To thwart an identity thief who may pick through your trash or recycling bins to capture your personal information, tear or shred your charge receipts, copies of credit applications, insurance forms, physician statements, checks and bank statements, expired charge cards that you’re discarding, and credit offers you get in the mail.
• Before revealing any personally identifying information (for example, on an application), find out how it will be used and secured, and whether it will be shared with others. Ask if you have a choice about the use of your information. Can you choose to have it kept confidential?
• Don’t carry your SSN card; leave it in a secure place.
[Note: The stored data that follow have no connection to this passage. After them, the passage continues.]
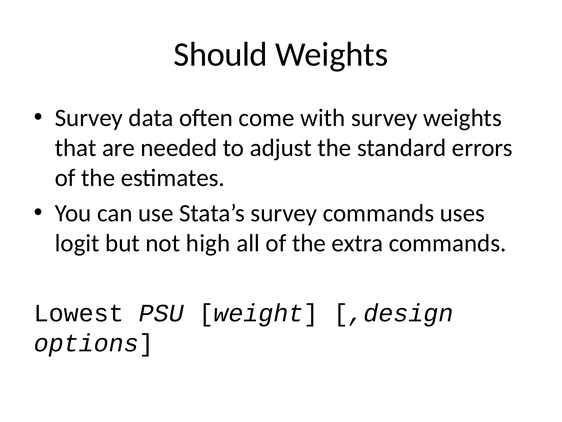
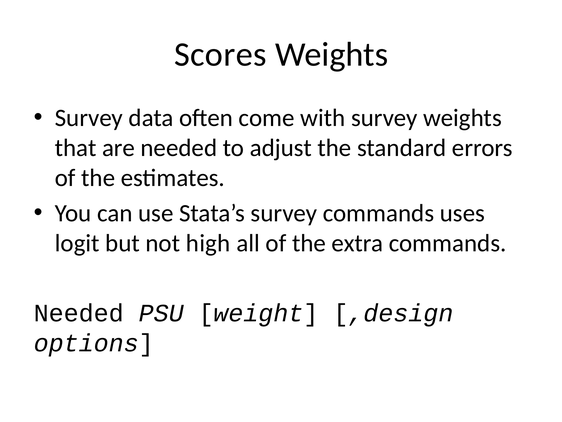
Should: Should -> Scores
Lowest at (79, 313): Lowest -> Needed
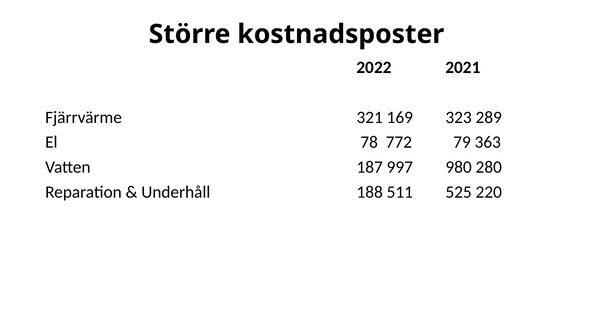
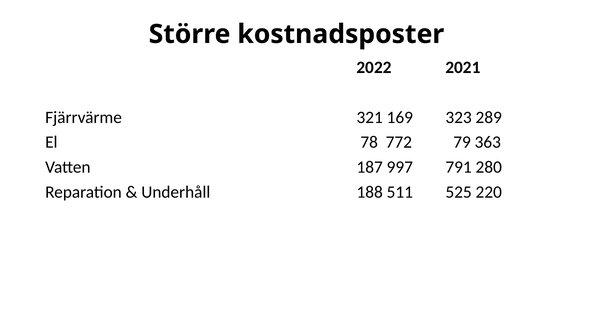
980: 980 -> 791
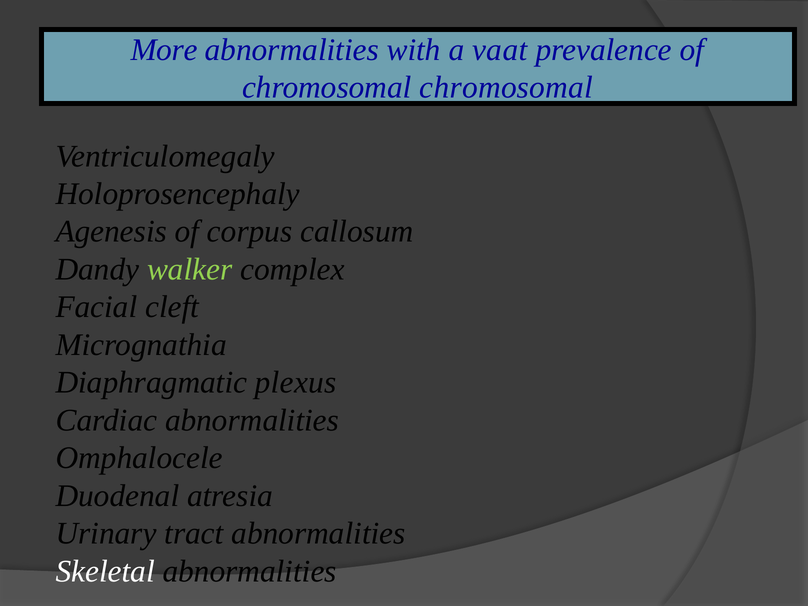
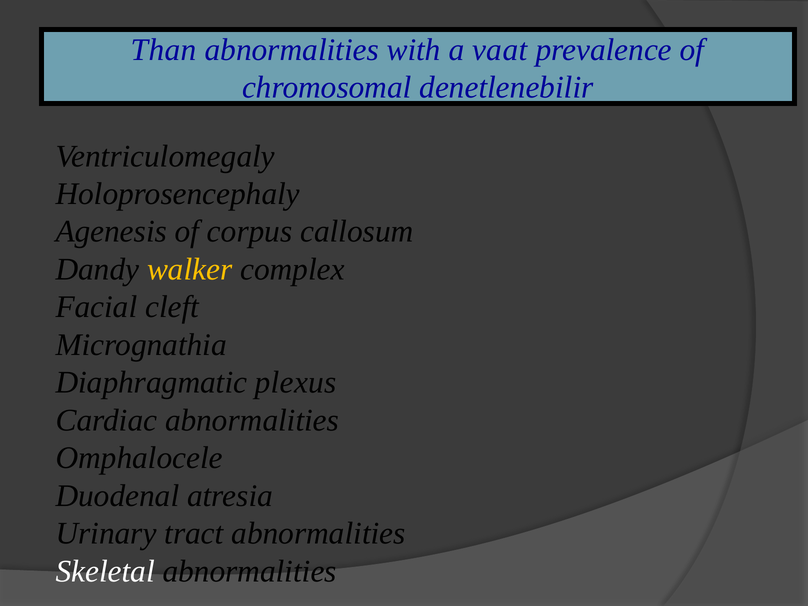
More: More -> Than
chromosomal chromosomal: chromosomal -> denetlenebilir
walker colour: light green -> yellow
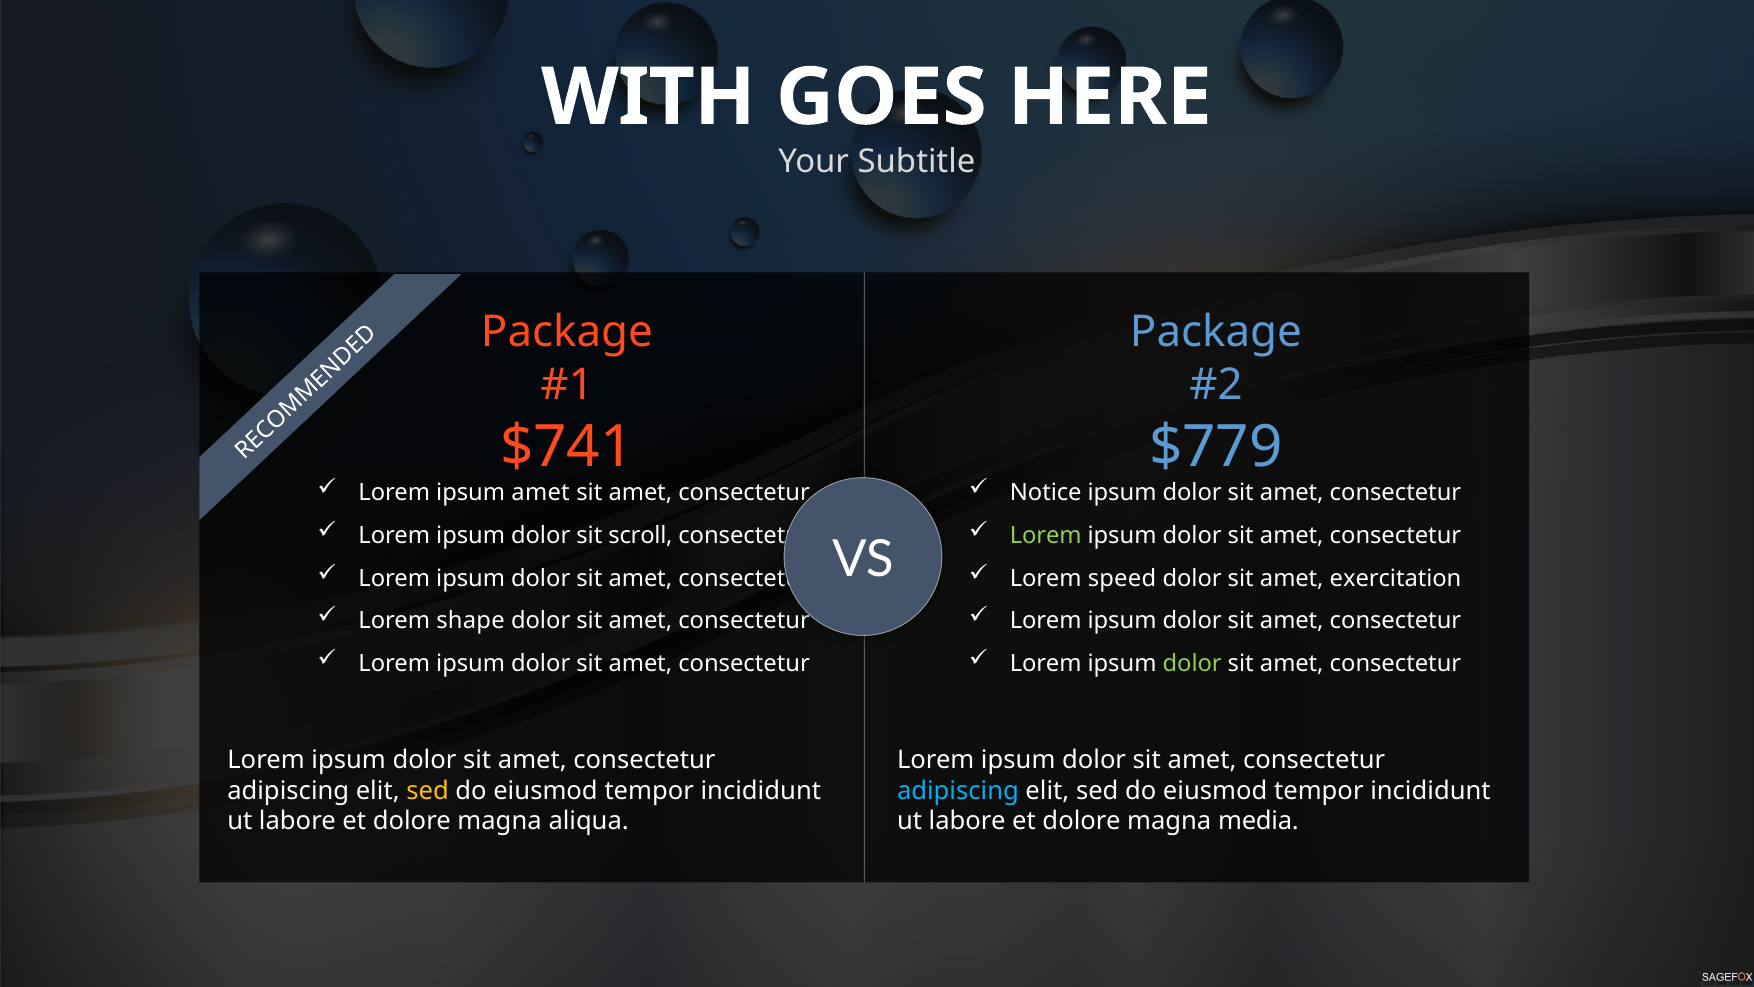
• Give your SSN only when absolutely necessary. Ask to use other types of identifiers when possible. If your state uses your SSN as your driver’s license number, ask to substitute another number.
• Carry only the identification information and the number of credit and debit cards that you’ll actually need.
• Pay attention to your billing cycles. Follow up with creditors if your bills don’t arrive on time. A missing credit card bill could mean an identity thief has taken over your account and changed your billing address to cover his tracks.
• Be wary of promotional scams. Identity thieves may use phony offers to get you to give them your personal information.
• Keep your purse or wallet in a safe place at work.
A SPECIAL WORD ABOUT SOCIAL SECURITY NUMBERS
Your employer and financial institution will likely need your SSN for wage and tax reporting purposes. Other businesses may ask you for your SSN to do a credit check, like when you apply for a loan, rent an apartment, or sign up for utilities. Sometimes, however, they simply want your SSN for general record keeping. You don’t have to give a business your SSN just because they ask for it. If someone asks for your SSN, ask the following questions:
• Why do you need my SSN?
• How will my SSN be used?
• What law requires me to give you my SSN?
• What will happen if I don’t give you my SSN?
Sometimes a business may not provide you with the service or benefit you’re seeking if you don’t provide your SSN. Getting answers to these questions will help you decide whether you want to share your SSN with the business. Remember — the decision is yours.